Sci-Fi authors will tell you that the next big breakthrough in medical technology will be the ability to grow our own organs for transplants. In the idealized future, you'll have a heart or kidney cultured from your own cells on hand for whatever emergency might come up. Well, scientists have taken another step closer to creating functional replacement tissues, detailing the creation fully-functional penis part replacements in rabbits in a paper published Monday in the Proceedings of the National Academy of Sciences. .
Yes, I did say penis part replacements. They are serious. Hey, if you're going to start figuring out how to make body parts, why not start with one so well-used?
The Wake Forest Baptist team that created these engineered penis tissues was the first in the world to engineer a human organ in the laboratory, creating bladders that have been implanted in about 30 people. But penile tissue is a much more complex challenge due to its form and function, and to date, no one has been able to surgically restore function to badly damaged penises.
To be clear, they didn't put cells in a petri dish and grow them into a penis. Technically, they engineered replacement corpora cavernosas, the columns of tissue that fill with blood during an erection. And even these weren't grown entirely from scratch; they used scaffolds made from functioning penises whose cells had been stripped away with detergents. They then added smooth muscle cells and endothelial cells that they cultured from rabbit erectile tissue.

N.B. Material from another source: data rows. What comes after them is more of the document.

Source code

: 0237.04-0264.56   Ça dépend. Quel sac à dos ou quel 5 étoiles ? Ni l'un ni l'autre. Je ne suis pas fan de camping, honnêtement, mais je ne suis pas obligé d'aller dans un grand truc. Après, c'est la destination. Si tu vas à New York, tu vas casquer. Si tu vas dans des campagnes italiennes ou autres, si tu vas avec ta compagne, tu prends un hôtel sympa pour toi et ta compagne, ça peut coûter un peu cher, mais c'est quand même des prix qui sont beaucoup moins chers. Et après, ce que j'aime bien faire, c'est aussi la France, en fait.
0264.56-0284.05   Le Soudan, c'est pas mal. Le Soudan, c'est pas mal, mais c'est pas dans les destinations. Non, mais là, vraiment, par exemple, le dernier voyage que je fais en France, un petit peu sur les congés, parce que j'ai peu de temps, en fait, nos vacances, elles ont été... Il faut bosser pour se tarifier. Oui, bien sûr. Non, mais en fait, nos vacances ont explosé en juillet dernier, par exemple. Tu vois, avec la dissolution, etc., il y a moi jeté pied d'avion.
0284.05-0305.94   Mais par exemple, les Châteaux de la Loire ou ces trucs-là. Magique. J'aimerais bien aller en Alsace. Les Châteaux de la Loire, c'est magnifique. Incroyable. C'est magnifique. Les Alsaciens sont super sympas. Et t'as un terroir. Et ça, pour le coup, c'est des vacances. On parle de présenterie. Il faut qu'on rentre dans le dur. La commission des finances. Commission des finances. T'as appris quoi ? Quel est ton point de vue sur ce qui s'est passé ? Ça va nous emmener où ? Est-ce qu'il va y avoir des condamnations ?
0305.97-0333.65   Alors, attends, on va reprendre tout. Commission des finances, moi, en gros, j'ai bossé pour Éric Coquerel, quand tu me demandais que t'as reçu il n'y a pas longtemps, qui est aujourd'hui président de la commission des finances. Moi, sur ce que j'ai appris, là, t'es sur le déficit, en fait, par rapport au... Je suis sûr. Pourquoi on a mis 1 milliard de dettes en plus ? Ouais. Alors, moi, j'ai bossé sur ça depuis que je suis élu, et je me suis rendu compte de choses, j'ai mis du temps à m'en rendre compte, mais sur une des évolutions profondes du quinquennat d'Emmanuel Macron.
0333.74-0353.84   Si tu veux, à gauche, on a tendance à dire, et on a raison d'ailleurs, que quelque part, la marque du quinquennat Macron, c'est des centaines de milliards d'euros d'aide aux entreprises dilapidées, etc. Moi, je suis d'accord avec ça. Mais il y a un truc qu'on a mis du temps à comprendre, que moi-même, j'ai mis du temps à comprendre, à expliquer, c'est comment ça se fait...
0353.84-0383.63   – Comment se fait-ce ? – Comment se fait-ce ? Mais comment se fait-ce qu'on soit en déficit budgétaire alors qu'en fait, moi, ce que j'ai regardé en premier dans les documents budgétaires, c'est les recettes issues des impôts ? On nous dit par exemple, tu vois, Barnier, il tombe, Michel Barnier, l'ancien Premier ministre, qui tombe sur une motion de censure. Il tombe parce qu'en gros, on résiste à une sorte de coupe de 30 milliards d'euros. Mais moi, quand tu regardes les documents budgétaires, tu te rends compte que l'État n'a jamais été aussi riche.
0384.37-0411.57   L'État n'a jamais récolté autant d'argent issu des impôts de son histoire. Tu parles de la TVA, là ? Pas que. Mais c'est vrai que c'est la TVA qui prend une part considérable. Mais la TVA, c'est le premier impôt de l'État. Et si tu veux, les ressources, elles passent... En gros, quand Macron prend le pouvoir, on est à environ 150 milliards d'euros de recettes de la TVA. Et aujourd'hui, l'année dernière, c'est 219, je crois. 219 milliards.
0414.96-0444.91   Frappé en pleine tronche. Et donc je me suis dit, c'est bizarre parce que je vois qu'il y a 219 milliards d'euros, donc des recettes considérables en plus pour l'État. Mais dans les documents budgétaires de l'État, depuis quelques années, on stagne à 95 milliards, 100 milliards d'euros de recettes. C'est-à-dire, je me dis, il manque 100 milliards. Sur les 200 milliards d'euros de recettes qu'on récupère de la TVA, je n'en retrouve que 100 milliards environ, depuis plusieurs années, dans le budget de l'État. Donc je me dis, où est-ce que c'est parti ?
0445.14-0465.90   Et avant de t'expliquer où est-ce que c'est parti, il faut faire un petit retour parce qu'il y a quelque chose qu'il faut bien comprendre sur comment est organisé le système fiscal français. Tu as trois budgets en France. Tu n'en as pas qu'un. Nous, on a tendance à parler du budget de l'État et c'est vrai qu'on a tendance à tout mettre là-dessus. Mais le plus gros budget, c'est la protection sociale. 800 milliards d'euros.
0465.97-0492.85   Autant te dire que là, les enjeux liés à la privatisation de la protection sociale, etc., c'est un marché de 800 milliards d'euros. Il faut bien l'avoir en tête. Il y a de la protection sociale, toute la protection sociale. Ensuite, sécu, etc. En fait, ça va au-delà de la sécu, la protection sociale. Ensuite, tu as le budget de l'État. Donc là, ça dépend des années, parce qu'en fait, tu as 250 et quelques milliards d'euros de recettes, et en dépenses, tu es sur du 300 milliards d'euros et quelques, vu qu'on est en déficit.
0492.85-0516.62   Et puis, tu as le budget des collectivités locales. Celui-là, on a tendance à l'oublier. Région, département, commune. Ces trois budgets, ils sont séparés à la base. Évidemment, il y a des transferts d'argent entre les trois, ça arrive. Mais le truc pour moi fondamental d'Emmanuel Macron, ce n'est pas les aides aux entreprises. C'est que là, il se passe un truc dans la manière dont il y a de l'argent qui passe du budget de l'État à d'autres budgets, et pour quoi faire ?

These scaffolds provided the necessary support and structure for the injected cells to develop properly.
In the end, they gave 12 male rabbits the Bobbit treatment and then replaced their lost parts with newly engineered ones. The researchers said the rabbits seemed to immediately notice the return of their missing appendage, and went at the females like, well, rabbits. Four of the 12 successfully became fathers.
"We were able to show the tissue was able to integrate and function in the long term, which means we can start planning clinical applications," Anthony Atala, M.D. (institute director at Wake Forrest where the research was conducted) told HealthDay. This research gives new hope to those suffering from erectile dysfunction whose condition isn't treatable with drugs, although we're nowhere near ready to try this trick in people.